Work to be completed
Only an exact copy of every record counts as an answer.

(Source information Opens)

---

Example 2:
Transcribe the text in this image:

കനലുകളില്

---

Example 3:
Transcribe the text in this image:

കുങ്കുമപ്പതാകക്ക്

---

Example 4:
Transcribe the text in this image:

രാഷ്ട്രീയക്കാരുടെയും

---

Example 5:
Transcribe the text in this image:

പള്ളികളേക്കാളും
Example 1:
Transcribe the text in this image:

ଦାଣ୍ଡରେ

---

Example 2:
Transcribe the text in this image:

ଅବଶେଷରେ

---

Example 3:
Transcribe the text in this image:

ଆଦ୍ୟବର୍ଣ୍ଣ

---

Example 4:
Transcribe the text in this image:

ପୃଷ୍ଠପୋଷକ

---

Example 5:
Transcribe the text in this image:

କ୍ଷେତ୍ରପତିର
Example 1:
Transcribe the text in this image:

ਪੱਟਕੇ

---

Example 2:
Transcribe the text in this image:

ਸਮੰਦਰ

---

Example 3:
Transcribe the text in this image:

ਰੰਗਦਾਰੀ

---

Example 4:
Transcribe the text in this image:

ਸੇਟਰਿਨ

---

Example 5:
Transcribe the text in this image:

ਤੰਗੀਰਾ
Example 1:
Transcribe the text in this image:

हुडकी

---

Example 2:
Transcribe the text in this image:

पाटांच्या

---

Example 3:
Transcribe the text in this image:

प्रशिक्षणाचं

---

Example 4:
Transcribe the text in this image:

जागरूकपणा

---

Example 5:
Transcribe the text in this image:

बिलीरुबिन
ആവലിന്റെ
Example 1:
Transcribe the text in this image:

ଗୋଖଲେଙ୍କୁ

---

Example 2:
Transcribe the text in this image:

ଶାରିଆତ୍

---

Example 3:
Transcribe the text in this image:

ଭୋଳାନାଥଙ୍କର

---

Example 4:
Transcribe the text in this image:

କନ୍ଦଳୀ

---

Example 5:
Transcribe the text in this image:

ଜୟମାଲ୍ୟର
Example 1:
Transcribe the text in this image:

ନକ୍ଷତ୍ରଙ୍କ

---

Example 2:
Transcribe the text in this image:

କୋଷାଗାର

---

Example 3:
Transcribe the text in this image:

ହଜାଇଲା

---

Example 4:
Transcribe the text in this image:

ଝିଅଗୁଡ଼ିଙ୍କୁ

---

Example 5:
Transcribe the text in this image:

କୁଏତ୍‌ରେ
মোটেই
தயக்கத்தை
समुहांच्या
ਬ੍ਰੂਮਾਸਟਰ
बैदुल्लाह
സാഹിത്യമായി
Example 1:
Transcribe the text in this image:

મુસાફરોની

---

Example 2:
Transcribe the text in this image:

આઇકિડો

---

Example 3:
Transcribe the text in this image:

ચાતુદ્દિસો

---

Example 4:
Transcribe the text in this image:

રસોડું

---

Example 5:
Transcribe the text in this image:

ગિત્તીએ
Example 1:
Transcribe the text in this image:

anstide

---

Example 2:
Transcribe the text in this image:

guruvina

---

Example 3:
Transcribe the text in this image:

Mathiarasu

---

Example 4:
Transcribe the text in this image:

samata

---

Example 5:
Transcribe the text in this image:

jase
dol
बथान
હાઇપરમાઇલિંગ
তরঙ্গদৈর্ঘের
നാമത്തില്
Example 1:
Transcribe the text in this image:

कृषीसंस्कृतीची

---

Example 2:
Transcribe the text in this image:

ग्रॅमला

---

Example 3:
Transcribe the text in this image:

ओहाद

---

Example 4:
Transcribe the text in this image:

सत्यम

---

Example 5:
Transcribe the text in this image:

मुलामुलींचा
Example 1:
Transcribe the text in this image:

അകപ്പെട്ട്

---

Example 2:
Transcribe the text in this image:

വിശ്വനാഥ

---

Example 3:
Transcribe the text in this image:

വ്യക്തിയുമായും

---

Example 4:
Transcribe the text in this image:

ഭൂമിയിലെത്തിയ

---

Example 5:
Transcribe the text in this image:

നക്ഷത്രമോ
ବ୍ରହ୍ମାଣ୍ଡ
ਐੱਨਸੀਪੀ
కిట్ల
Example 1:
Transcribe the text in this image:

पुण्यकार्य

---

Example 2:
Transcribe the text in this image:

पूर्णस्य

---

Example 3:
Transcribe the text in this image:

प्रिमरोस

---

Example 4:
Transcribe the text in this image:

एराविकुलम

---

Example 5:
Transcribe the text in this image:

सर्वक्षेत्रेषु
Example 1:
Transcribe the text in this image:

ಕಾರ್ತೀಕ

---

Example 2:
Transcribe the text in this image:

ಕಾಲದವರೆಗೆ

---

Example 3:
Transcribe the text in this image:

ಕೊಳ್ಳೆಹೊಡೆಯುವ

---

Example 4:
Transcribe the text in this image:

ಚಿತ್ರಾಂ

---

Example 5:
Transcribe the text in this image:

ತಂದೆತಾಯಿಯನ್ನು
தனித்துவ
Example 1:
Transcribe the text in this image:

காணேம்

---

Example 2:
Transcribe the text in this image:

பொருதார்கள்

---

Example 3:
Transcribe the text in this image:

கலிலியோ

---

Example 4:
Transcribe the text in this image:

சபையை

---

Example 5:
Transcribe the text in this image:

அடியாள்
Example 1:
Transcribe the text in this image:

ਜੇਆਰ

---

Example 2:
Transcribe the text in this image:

(Source information Closes)

Response area
---

Example 2:
Transcribe the text in this image:

കനലുകളില്

---

Example 3:
Transcribe the text in this image:

കുങ്കുമപ്പതാകക്ക്

---

Example 4:
Transcribe the text in this image:

രാഷ്ട്രീയക്കാരുടെയും

---

Example 5:
Transcribe the text in this image:

പള്ളികളേക്കാളും
Example 1:
Transcribe the text in this image:

ଦାଣ୍ଡରେ

---

Example 2:
Transcribe the text in this image:

ଅବଶେଷରେ

---

Example 3:
Transcribe the text in this image:

ଆଦ୍ୟବର୍ଣ୍ଣ

---

Example 4:
Transcribe the text in this image:

ପୃଷ୍ଠପୋଷକ

---

Example 5:
Transcribe the text in this image:

କ୍ଷେତ୍ରପତିର
Example 1:
Transcribe the text in this image:

ਪੱਟਕੇ

---

Example 2:
Transcribe the text in this image:

ਸਮੰਦਰ

---

Example 3:
Transcribe the text in this image:

ਰੰਗਦਾਰੀ

---

Example 4:
Transcribe the text in this image:

ਸੇਟਰਿਨ

---

Example 5:
Transcribe the text in this image:

ਤੰਗੀਰਾ
Example 1:
Transcribe the text in this image:

हुडकी

---

Example 2:
Transcribe the text in this image:

पाटांच्या

---

Example 3:
Transcribe the text in this image:

प्रशिक्षणाचं

---

Example 4:
Transcribe the text in this image:

जागरूकपणा

---

Example 5:
Transcribe the text in this image:

बिलीरुबिन
ആവലിന്റെ
Example 1:
Transcribe the text in this image:

ଗୋଖଲେଙ୍କୁ

---

Example 2:
Transcribe the text in this image:

ଶାରିଆତ୍

---

Example 3:
Transcribe the text in this image:

ଭୋଳାନାଥଙ୍କର

---

Example 4:
Transcribe the text in this image:

କନ୍ଦଳୀ

---

Example 5:
Transcribe the text in this image:

ଜୟମାଲ୍ୟର
Example 1:
Transcribe the text in this image:

ନକ୍ଷତ୍ରଙ୍କ

---

Example 2:
Transcribe the text in this image:

କୋଷାଗାର

---

Example 3:
Transcribe the text in this image:

ହଜାଇଲା

---

Example 4:
Transcribe the text in this image:

ଝିଅଗୁଡ଼ିଙ୍କୁ

---

Example 5:
Transcribe the text in this image:

କୁଏତ୍‌ରେ
মোটেই
தயக்கத்தை
समुहांच्या
ਬ੍ਰੂਮਾਸਟਰ
बैदुल्लाह
സാഹിത്യമായി
Example 1:
Transcribe the text in this image:

મુસાફરોની

---

Example 2:
Transcribe the text in this image:

આઇકિડો

---

Example 3:
Transcribe the text in this image:

ચાતુદ્દિસો

---

Example 4:
Transcribe the text in this image:

રસોડું

---

Example 5:
Transcribe the text in this image:

ગિત્તીએ
Example 1:
Transcribe the text in this image:

anstide

---

Example 2:
Transcribe the text in this image:

guruvina

---

Example 3:
Transcribe the text in this image:

Mathiarasu

---

Example 4:
Transcribe the text in this image:

samata

---

Example 5:
Transcribe the text in this image:

jase
dol
बथान
હાઇપરમાઇલિંગ
তরঙ্গদৈর্ঘের
നാമത്തില്
Example 1:
Transcribe the text in this image:

कृषीसंस्कृतीची

---

Example 2:
Transcribe the text in this image:

ग्रॅमला

---

Example 3:
Transcribe the text in this image:

ओहाद

---

Example 4:
Transcribe the text in this image:

सत्यम

---

Example 5:
Transcribe the text in this image:

मुलामुलींचा
Example 1:
Transcribe the text in this image:

അകപ്പെട്ട്

---

Example 2:
Transcribe the text in this image:

വിശ്വനാഥ

---

Example 3:
Transcribe the text in this image:

വ്യക്തിയുമായും

---

Example 4:
Transcribe the text in this image:

ഭൂമിയിലെത്തിയ

---

Example 5:
Transcribe the text in this image:

നക്ഷത്രമോ
ବ୍ରହ୍ମାଣ୍ଡ
ਐੱਨਸੀਪੀ
కిట్ల
Example 1:
Transcribe the text in this image:

पुण्यकार्य

---

Example 2:
Transcribe the text in this image:

पूर्णस्य

---

Example 3:
Transcribe the text in this image:

प्रिमरोस

---

Example 4:
Transcribe the text in this image:

एराविकुलम

---

Example 5:
Transcribe the text in this image:

सर्वक्षेत्रेषु
Example 1:
Transcribe the text in this image:

ಕಾರ್ತೀಕ

---

Example 2:
Transcribe the text in this image:

ಕಾಲದವರೆಗೆ

---

Example 3:
Transcribe the text in this image:

ಕೊಳ್ಳೆಹೊಡೆಯುವ

---

Example 4:
Transcribe the text in this image:

ಚಿತ್ರಾಂ

---

Example 5:
Transcribe the text in this image:

ತಂದೆತಾಯಿಯನ್ನು
தனித்துவ
Example 1:
Transcribe the text in this image:

காணேம்

---

Example 2:
Transcribe the text in this image:

பொருதார்கள்

---

Example 3:
Transcribe the text in this image:

கலிலியோ

---

Example 4:
Transcribe the text in this image:

சபையை

---

Example 5:
Transcribe the text in this image:

அடியாள்
Example 1:
Transcribe the text in this image:

ਜੇਆਰ

---

Example 2:
Transcribe the text in this image:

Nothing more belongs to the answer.